#### Work instructions
From the entries below, output the line with "right shoulder: (98, 110)" and each following line up to and including the line with "left shoulder: (731, 320)", exactly as written.

Segment Start: Working data

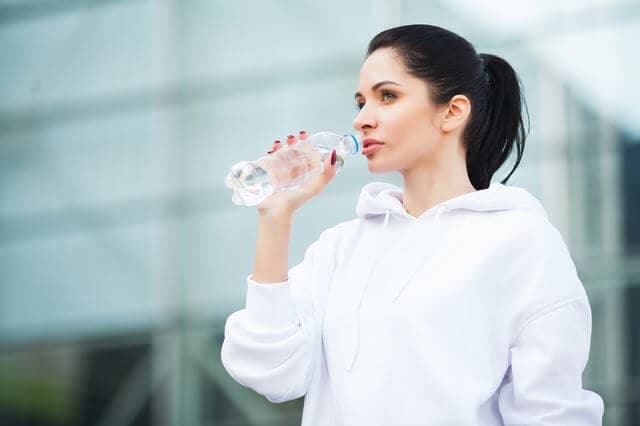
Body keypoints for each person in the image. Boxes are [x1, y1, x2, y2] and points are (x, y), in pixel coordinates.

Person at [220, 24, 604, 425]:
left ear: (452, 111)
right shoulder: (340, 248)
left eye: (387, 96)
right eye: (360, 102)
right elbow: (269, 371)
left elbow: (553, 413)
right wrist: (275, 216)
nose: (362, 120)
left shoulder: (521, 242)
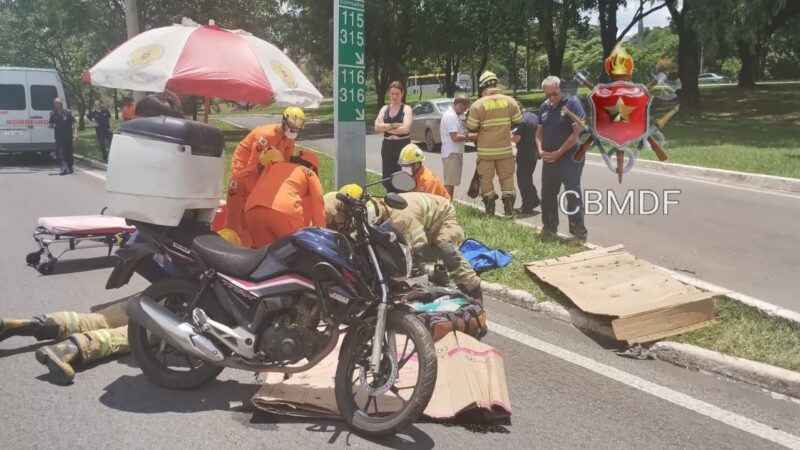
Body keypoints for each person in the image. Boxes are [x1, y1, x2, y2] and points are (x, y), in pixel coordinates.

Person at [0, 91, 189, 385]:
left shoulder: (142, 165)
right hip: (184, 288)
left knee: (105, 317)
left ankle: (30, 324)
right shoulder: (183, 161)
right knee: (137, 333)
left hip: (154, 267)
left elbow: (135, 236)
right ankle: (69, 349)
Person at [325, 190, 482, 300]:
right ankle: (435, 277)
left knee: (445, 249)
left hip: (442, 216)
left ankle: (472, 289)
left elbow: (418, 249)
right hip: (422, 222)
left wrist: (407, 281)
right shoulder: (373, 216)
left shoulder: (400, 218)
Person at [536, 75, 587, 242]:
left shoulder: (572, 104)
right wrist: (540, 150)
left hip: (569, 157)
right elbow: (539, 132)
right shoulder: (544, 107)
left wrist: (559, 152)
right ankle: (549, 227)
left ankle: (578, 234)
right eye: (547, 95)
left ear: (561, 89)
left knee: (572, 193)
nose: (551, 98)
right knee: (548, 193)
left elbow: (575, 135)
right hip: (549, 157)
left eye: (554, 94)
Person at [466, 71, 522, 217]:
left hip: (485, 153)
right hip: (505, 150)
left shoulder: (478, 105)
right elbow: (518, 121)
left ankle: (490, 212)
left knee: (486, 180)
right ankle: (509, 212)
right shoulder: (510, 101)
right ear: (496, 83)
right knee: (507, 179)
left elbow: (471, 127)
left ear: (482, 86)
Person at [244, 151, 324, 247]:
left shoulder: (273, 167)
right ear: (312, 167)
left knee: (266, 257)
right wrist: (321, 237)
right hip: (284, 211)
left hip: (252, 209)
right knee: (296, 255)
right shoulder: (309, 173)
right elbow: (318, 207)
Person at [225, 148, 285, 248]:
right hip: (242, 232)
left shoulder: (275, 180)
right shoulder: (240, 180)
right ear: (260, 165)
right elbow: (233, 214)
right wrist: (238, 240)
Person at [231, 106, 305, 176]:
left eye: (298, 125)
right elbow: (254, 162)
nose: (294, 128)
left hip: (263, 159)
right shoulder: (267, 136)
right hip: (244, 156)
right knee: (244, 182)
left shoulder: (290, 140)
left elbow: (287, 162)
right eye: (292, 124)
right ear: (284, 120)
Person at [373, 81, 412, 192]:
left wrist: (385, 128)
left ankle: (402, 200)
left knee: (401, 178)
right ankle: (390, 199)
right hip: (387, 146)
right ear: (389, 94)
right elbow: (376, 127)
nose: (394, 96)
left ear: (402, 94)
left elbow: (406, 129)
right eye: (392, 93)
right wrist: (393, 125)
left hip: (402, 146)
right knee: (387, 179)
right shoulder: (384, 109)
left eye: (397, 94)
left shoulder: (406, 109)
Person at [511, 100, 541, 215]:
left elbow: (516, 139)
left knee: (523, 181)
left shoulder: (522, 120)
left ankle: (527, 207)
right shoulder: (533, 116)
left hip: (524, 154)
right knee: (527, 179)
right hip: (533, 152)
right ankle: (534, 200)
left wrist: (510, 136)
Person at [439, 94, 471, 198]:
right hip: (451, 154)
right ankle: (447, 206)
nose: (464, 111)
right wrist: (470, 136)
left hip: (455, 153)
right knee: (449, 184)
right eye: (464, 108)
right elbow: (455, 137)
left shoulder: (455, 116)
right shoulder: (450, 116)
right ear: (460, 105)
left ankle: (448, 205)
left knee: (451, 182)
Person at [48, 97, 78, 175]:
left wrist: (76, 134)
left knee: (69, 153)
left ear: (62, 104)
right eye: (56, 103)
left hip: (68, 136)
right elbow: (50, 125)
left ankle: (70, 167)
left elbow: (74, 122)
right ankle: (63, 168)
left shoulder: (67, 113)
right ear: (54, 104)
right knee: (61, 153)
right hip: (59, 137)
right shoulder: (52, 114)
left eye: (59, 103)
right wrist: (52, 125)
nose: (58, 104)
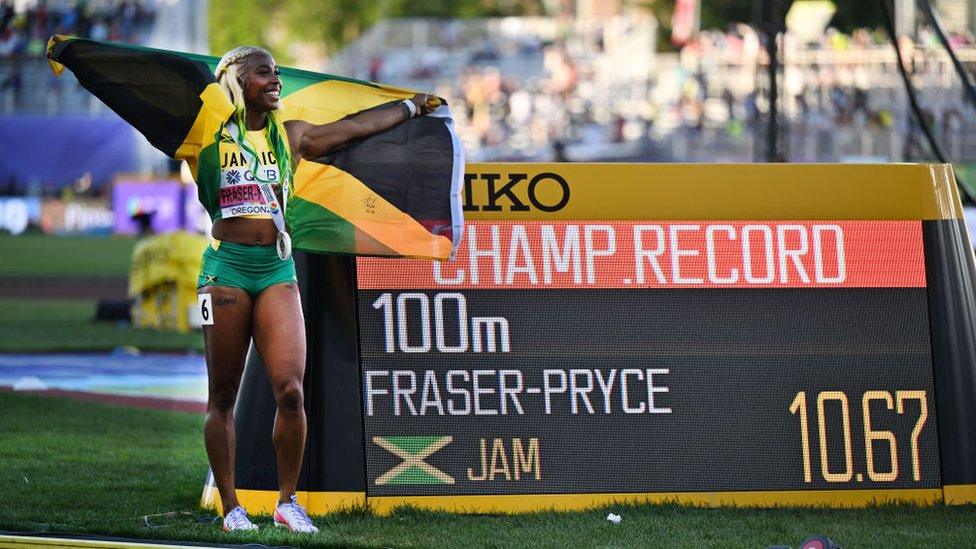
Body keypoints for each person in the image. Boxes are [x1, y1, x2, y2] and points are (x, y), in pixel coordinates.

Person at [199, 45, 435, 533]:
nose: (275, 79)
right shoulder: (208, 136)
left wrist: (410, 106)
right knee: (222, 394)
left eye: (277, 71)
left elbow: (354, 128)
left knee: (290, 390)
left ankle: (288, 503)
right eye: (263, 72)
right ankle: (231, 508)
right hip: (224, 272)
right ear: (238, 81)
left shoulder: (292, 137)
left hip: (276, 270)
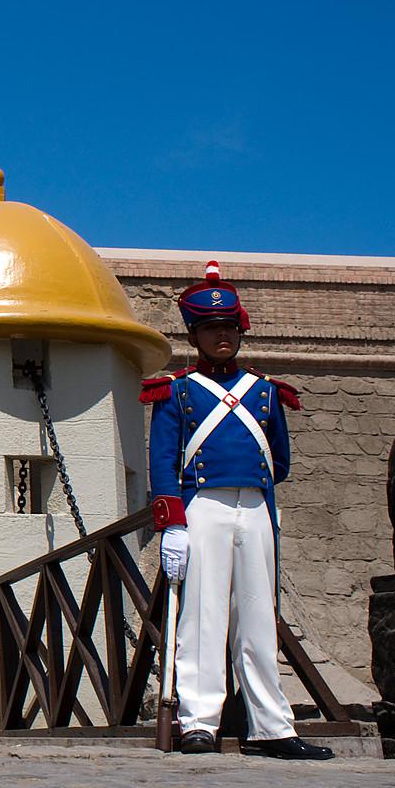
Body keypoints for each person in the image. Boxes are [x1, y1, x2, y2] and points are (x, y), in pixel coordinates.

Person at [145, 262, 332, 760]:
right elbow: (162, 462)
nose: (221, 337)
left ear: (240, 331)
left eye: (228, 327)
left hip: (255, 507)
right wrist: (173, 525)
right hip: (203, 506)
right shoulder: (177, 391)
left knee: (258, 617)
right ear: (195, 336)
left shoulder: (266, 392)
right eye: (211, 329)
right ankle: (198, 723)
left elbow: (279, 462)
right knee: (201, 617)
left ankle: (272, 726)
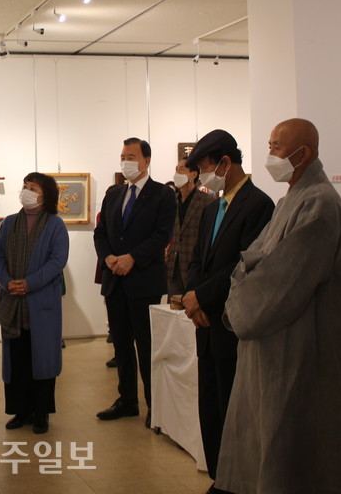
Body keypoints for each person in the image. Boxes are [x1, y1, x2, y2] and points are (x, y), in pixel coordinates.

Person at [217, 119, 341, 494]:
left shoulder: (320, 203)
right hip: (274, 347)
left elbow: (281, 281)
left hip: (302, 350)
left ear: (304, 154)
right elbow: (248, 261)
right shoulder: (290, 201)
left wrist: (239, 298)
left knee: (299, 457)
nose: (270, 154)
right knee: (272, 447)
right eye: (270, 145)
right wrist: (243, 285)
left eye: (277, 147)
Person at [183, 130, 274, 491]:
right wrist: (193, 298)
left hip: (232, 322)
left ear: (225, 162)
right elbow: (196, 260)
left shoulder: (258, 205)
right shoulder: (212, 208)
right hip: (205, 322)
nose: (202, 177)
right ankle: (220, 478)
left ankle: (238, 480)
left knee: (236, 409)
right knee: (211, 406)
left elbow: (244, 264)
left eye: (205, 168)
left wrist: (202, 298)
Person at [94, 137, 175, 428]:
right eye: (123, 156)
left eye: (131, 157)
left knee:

Segment End: Working data
Segment Start: Working data

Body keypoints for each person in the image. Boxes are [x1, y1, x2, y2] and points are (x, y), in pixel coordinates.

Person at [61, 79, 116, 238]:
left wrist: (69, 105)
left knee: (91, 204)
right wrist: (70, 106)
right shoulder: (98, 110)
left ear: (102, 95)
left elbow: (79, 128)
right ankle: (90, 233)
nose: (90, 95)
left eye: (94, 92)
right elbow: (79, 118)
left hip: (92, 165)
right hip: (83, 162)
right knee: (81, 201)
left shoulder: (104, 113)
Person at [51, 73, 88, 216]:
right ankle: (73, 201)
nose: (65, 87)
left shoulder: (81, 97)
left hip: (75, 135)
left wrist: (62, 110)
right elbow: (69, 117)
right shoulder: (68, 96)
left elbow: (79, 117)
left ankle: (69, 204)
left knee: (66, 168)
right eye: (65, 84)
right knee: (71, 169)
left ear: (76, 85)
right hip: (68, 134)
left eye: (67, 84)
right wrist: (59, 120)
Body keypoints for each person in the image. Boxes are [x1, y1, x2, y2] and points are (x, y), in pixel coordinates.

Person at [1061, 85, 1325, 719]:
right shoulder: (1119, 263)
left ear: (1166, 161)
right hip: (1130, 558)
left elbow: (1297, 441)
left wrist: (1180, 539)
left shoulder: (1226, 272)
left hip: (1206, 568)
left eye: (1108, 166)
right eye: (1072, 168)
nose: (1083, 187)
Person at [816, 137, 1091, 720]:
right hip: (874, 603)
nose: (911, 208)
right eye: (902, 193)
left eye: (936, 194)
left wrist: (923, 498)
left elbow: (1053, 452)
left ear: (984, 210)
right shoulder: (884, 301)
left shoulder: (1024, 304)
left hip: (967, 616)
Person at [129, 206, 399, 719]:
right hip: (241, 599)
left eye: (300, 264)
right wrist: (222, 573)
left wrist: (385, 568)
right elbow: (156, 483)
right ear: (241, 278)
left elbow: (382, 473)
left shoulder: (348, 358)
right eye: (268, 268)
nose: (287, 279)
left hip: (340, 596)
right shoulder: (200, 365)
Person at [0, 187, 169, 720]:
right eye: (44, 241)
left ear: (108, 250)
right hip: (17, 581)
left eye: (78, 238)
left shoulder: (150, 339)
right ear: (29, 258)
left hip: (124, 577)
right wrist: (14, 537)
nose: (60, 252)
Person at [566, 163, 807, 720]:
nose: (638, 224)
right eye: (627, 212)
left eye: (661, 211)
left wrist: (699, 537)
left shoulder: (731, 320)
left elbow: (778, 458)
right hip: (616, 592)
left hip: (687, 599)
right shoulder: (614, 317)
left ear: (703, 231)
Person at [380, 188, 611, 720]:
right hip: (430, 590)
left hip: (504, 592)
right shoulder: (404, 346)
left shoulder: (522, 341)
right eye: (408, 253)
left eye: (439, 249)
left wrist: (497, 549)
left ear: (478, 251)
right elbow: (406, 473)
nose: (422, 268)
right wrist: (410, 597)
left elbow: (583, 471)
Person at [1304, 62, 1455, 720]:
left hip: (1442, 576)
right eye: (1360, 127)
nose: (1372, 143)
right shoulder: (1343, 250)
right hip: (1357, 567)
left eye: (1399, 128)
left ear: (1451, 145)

Segment End: Working data

#### Task result
right shoulder: (98, 110)
left ear: (102, 95)
left elbow: (79, 128)
right ankle: (90, 233)
nose: (90, 95)
left eye: (94, 92)
right elbow: (79, 118)
left hip: (92, 165)
right hip: (83, 162)
right knee: (81, 201)
left shoulder: (104, 113)
Person at [51, 73, 88, 216]:
right ankle: (73, 201)
nose: (65, 87)
left shoulder: (81, 97)
left hip: (75, 135)
left wrist: (62, 110)
right elbow: (69, 117)
right shoulder: (68, 96)
left elbow: (79, 117)
left ankle: (69, 204)
left knee: (66, 168)
right eye: (65, 84)
right knee: (71, 169)
left ear: (76, 85)
right hip: (68, 134)
left eye: (67, 84)
right wrist: (59, 120)
Body keypoints for each person in the image. Boxes are [x1, y1, x2, y2] and points are (x, y), in pixel coordinates.

Person at [1061, 85, 1325, 719]:
right shoulder: (1119, 263)
left ear: (1166, 161)
right hip: (1130, 558)
left elbow: (1297, 441)
left wrist: (1180, 539)
left shoulder: (1226, 272)
left hip: (1206, 568)
left eye: (1108, 166)
right eye: (1072, 168)
nose: (1083, 187)
Person at [816, 137, 1091, 720]:
right hip: (874, 603)
nose: (911, 208)
right eye: (902, 193)
left eye: (936, 194)
left wrist: (923, 498)
left elbow: (1053, 452)
left ear: (984, 210)
right shoulder: (884, 301)
left shoulder: (1024, 304)
left hip: (967, 616)
Person at [129, 206, 399, 719]:
right hip: (241, 599)
left eye: (300, 264)
right wrist: (222, 573)
left wrist: (385, 568)
right elbow: (156, 483)
right ear: (241, 278)
left elbow: (382, 473)
left shoulder: (348, 358)
right eye: (268, 268)
nose: (287, 279)
left hip: (340, 596)
right shoulder: (200, 365)
Person at [0, 187, 169, 720]:
right eye: (44, 241)
left ear: (108, 250)
right hip: (17, 581)
left eye: (78, 238)
left shoulder: (150, 339)
right ear: (29, 258)
left hip: (124, 577)
right wrist: (14, 537)
nose: (60, 252)
Person at [566, 163, 807, 720]:
nose: (638, 224)
right eye: (627, 212)
left eye: (661, 211)
left wrist: (699, 537)
left shoulder: (731, 320)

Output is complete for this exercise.